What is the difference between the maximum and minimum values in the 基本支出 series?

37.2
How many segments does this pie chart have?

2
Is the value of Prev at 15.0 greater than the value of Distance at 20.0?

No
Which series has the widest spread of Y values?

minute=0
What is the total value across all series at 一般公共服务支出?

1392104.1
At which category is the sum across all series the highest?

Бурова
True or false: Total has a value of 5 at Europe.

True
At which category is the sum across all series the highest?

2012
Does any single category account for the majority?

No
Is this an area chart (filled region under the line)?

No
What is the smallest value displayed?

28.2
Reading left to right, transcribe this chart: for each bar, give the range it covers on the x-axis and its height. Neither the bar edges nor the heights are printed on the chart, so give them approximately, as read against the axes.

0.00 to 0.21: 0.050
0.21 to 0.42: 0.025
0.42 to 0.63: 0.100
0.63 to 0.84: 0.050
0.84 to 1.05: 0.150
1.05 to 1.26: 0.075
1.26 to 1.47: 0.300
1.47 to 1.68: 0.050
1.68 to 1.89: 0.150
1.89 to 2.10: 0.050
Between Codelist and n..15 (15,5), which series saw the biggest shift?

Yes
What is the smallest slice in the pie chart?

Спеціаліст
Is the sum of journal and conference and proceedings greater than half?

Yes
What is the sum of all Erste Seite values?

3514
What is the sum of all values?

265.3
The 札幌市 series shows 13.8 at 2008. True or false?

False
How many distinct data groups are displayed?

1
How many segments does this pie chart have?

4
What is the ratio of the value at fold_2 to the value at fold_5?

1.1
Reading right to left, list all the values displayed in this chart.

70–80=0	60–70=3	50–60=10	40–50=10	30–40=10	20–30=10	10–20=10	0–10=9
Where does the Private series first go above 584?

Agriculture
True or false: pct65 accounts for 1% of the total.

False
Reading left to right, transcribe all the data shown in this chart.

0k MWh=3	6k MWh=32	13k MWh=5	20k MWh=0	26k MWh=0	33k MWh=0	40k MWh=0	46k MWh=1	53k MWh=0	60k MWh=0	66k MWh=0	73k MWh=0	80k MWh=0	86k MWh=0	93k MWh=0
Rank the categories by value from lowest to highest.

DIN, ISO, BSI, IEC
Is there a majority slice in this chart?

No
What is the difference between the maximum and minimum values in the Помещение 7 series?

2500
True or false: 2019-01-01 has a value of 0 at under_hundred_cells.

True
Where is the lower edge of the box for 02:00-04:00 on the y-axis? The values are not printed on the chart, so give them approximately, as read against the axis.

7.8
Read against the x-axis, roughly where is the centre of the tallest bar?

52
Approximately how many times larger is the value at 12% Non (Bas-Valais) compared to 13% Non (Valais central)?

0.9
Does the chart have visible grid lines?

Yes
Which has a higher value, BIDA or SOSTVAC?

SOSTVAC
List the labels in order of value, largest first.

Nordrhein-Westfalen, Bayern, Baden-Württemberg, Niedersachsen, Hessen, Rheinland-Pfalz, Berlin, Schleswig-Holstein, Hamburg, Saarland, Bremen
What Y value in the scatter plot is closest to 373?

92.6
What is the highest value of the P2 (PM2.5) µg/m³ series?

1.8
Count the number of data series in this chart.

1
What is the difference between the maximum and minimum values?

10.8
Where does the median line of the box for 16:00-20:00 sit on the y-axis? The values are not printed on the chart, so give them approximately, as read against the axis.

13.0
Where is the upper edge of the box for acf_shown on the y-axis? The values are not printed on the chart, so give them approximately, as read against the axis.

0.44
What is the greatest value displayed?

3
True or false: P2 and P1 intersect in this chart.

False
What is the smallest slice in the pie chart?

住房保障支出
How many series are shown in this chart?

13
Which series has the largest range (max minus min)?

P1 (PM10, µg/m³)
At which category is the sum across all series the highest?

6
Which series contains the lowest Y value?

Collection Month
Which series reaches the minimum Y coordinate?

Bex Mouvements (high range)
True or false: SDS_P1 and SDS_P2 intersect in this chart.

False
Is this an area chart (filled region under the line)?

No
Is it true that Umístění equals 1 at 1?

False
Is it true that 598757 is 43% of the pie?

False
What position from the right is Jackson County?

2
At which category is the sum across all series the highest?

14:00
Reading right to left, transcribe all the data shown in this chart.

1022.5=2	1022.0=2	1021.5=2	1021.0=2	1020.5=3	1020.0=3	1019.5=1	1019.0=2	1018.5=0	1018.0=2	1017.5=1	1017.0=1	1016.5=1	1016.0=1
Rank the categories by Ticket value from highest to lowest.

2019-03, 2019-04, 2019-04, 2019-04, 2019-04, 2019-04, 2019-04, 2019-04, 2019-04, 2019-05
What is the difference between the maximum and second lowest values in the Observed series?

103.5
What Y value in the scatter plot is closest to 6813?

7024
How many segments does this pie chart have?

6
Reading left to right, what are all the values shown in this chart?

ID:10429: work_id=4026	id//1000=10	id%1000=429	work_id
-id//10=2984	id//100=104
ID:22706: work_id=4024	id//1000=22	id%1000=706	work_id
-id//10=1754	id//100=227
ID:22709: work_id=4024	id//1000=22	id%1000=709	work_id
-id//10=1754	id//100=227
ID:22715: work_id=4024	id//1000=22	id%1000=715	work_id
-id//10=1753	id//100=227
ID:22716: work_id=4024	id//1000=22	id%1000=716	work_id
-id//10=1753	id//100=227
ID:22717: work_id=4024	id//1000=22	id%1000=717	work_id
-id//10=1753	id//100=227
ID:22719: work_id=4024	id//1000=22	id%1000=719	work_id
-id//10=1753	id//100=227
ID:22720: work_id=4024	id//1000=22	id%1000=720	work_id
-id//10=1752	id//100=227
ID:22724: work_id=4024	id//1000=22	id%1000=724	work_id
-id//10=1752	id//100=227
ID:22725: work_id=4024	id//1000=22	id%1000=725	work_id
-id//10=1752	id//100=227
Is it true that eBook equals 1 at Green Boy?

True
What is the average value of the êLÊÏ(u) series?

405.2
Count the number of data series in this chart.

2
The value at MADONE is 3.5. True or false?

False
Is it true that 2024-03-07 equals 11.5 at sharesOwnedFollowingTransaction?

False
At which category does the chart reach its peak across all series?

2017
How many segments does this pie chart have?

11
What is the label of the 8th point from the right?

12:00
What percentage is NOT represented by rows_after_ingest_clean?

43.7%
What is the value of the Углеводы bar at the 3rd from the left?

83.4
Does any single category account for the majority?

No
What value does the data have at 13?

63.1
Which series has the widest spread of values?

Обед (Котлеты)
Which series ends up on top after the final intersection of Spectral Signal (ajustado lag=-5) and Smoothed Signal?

THE PROBLEM: Can you lay out the items above as a Markdown table with the columns Number and Text, one nonblank line per row in order?

TASK ANSWER:
| Number | Text |
|---|---|
| 1 | What is the difference between the maximum and minimum values in the 基本支出 series? |
| 2 | 37.2 |
| 3 | How many segments does this pie chart have? |
| 4 | 2 |
| 5 | Is the value of Prev at 15.0 greater than the value of Distance at 20.0? |
| 6 | No |
| 7 | Which series has the widest spread of Y values? |
| 8 | minute=0 |
| 9 | What is the total value across all series at 一般公共服务支出? |
| 10 | 1392104.1 |
| 11 | At which category is the sum across all series the highest? |
| 12 | Бурова |
| 13 | True or false: Total has a value of 5 at Europe. |
| 14 | True |
| 15 | At which category is the sum across all series the highest? |
| 16 | 2012 |
| 17 | Does any single category account for the majority? |
| 18 | No |
| 19 | Is this an area chart (filled region under the line)? |
| 20 | No |
| 21 | What is the smallest value displayed? |
| 22 | 28.2 |
| 23 | Reading left to right, transcribe this chart: for each bar, give the range it covers on the x-axis and its height. Neither the bar edges nor the heights are printed on the chart, so give them approximately, as read against the axes. |
| 24 | 0.00 to 0.21: 0.050 |
| 25 | 0.21 to 0.42: 0.025 |
| 26 | 0.42 to 0.63: 0.100 |
| 27 | 0.63 to 0.84: 0.050 |
| 28 | 0.84 to 1.05: 0.150 |
| 29 | 1.05 to 1.26: 0.075 |
| 30 | 1.26 to 1.47: 0.300 |
| 31 | 1.47 to 1.68: 0.050 |
| 32 | 1.68 to 1.89: 0.150 |
| 33 | 1.89 to 2.10: 0.050 |
| 34 | Between Codelist and n..15 (15,5), which series saw the biggest shift? |
| 35 | Yes |
| 36 | What is the smallest slice in the pie chart? |
| 37 | Спеціаліст |
| 38 | Is the sum of journal and conference and proceedings greater than half? |
| 39 | Yes |
| 40 | What is the sum of all Erste Seite values? |
| 41 | 3514 |
| 42 | What is the sum of all values? |
| 43 | 265.3 |
| 44 | The 札幌市 series shows 13.8 at 2008. True or false? |
| 45 | False |
| 46 | How many distinct data groups are displayed? |
| 47 | 1 |
| 48 | How many segments does this pie chart have? |
| 49 | 4 |
| 50 | What is the ratio of the value at fold_2 to the value at fold_5? |
| 51 | 1.1 |
| 52 | Reading right to left, list all the values displayed in this chart. |
| 53 | 70–80=0	60–70=3	50–60=10	40–50=10	30–40=10	20–30=10	10–20=10	0–10=9 |
| 54 | Where does the Private series first go above 584? |
| 55 | Agriculture |
| 56 | True or false: pct65 accounts for 1% of the total. |
| 57 | False |
| 58 | Reading left to right, transcribe all the data shown in this chart. |
| 59 | 0k MWh=3	6k MWh=32	13k MWh=5	20k MWh=0	26k MWh=0	33k MWh=0	40k MWh=0	46k MWh=1	53k MWh=0	60k MWh=0	66k MWh=0	73k MWh=0	80k MWh=0	86k MWh=0	93k MWh=0 |
| 60 | Rank the categories by value from lowest to highest. |
| 61 | DIN, ISO, BSI, IEC |
| 62 | Is there a majority slice in this chart? |
| 63 | No |
| 64 | What is the difference between the maximum and minimum values in the Помещение 7 series? |
| 65 | 2500 |
| 66 | True or false: 2019-01-01 has a value of 0 at under_hundred_cells. |
| 67 | True |
| 68 | Where is the lower edge of the box for 02:00-04:00 on the y-axis? The values are not printed on the chart, so give them approximately, as read against the axis. |
| 69 | 7.8 |
| 70 | Read against the x-axis, roughly where is the centre of the tallest bar? |
| 71 | 52 |
| 72 | Approximately how many times larger is the value at 12% Non (Bas-Valais) compared to 13% Non (Valais central)? |
| 73 | 0.9 |
| 74 | Does the chart have visible grid lines? |
| 75 | Yes |
| 76 | Which has a higher value, BIDA or SOSTVAC? |
| 77 | SOSTVAC |
| 78 | List the labels in order of value, largest first. |
| 79 | Nordrhein-Westfalen, Bayern, Baden-Württemberg, Niedersachsen, Hessen, Rheinland-Pfalz, Berlin, Schleswig-Holstein, Hamburg, Saarland, Bremen |
| 80 | What Y value in the scatter plot is closest to 373? |
| 81 | 92.6 |
| 82 | What is the highest value of the P2 (PM2.5) µg/m³ series? |
| 83 | 1.8 |
| 84 | Count the number of data series in this chart. |
| 85 | 1 |
| 86 | What is the difference between the maximum and minimum values? |
| 87 | 10.8 |
| 88 | Where does the median line of the box for 16:00-20:00 sit on the y-axis? The values are not printed on the chart, so give them approximately, as read against the axis. |
| 89 | 13.0 |
| 90 | Where is the upper edge of the box for acf_shown on the y-axis? The values are not printed on the chart, so give them approximately, as read against the axis. |
| 91 | 0.44 |
| 92 | What is the greatest value displayed? |
| 93 | 3 |
| 94 | True or false: P2 and P1 intersect in this chart. |
| 95 | False |
| 96 | What is the smallest slice in the pie chart? |
| 97 | 住房保障支出 |
| 98 | How many series are shown in this chart? |
| 99 | 13 |
| 100 | Which series has the largest range (max minus min)? |
| 101 | P1 (PM10, µg/m³) |
| 102 | At which category is the sum across all series the highest? |
| 103 | 6 |
| 104 | Which series contains the lowest Y value? |
| 105 | Collection Month |
| 106 | Which series reaches the minimum Y coordinate? |
| 107 | Bex Mouvements (high range) |
| 108 | True or false: SDS_P1 and SDS_P2 intersect in this chart. |
| 109 | False |
| 110 | Is this an area chart (filled region under the line)? |
| 111 | No |
| 112 | Is it true that Umístění equals 1 at 1? |
| 113 | False |
| 114 | Is it true that 598757 is 43% of the pie? |
| 115 | False |
| 116 | What position from the right is Jackson County? |
| 117 | 2 |
| 118 | At which category is the sum across all series the highest? |
| 119 | 14:00 |
| 120 | Reading right to left, transcribe all the data shown in this chart. |
| 121 | 1022.5=2	1022.0=2	1021.5=2	1021.0=2	1020.5=3	1020.0=3	1019.5=1	1019.0=2	1018.5=0	1018.0=2	1017.5=1	1017.0=1	1016.5=1	1016.0=1 |
| 122 | Rank the categories by Ticket value from highest to lowest. |
| 123 | 2019-03, 2019-04, 2019-04, 2019-04, 2019-04, 2019-04, 2019-04, 2019-04, 2019-04, 2019-05 |
| 124 | What is the difference between the maximum and second lowest values in the Observed series? |
| 125 | 103.5 |
| 126 | What Y value in the scatter plot is closest to 6813? |
| 127 | 7024 |
| 128 | How many segments does this pie chart have? |
| 129 | 6 |
| 130 | Reading left to right, what are all the values shown in this chart? |
| 131 | ID:10429: work_id=4026	id//1000=10	id%1000=429	work_id |
| 132 | -id//10=2984	id//100=104 |
| 133 | ID:22706: work_id=4024	id//1000=22	id%1000=706	work_id |
| 134 | -id//10=1754	id//100=227 |
| 135 | ID:22709: work_id=4024	id//1000=22	id%1000=709	work_id |
| 136 | -id//10=1754	id//100=227 |
| 137 | ID:22715: work_id=4024	id//1000=22	id%1000=715	work_id |
| 138 | -id//10=1753	id//100=227 |
| 139 | ID:22716: work_id=4024	id//1000=22	id%1000=716	work_id |
| 140 | -id//10=1753	id//100=227 |
| 141 | ID:22717: work_id=4024	id//1000=22	id%1000=717	work_id |
| 142 | -id//10=1753	id//100=227 |
| 143 | ID:22719: work_id=4024	id//1000=22	id%1000=719	work_id |
| 144 | -id//10=1753	id//100=227 |
| 145 | ID:22720: work_id=4024	id//1000=22	id%1000=720	work_id |
| 146 | -id//10=1752	id//100=227 |
| 147 | ID:22724: work_id=4024	id//1000=22	id%1000=724	work_id |
| 148 | -id//10=1752	id//100=227 |
| 149 | ID:22725: work_id=4024	id//1000=22	id%1000=725	work_id |
| 150 | -id//10=1752	id//100=227 |
| 151 | Is it true that eBook equals 1 at Green Boy? |
| 152 | True |
| 153 | What is the average value of the êLÊÏ(u) series? |
| 154 | 405.2 |
| 155 | Count the number of data series in this chart. |
| 156 | 2 |
| 157 | The value at MADONE is 3.5. True or false? |
| 158 | False |
| 159 | Is it true that 2024-03-07 equals 11.5 at sharesOwnedFollowingTransaction? |
| 160 | False |
| 161 | At which category does the chart reach its peak across all series? |
| 162 | 2017 |
| 163 | How many segments does this pie chart have? |
| 164 | 11 |
| 165 | What is the label of the 8th point from the right? |
| 166 | 12:00 |
| 167 | What percentage is NOT represented by rows_after_ingest_clean? |
| 168 | 43.7% |
| 169 | What is the value of the Углеводы bar at the 3rd from the left? |
| 170 | 83.4 |
| 171 | Does any single category account for the majority? |
| 172 | No |
| 173 | What value does the data have at 13? |
| 174 | 63.1 |
| 175 | Which series has the widest spread of values? |
| 176 | Обед (Котлеты) |
| 177 | Which series ends up on top after the final intersection of Spectral Signal (ajustado lag=-5) and Smoothed Signal? |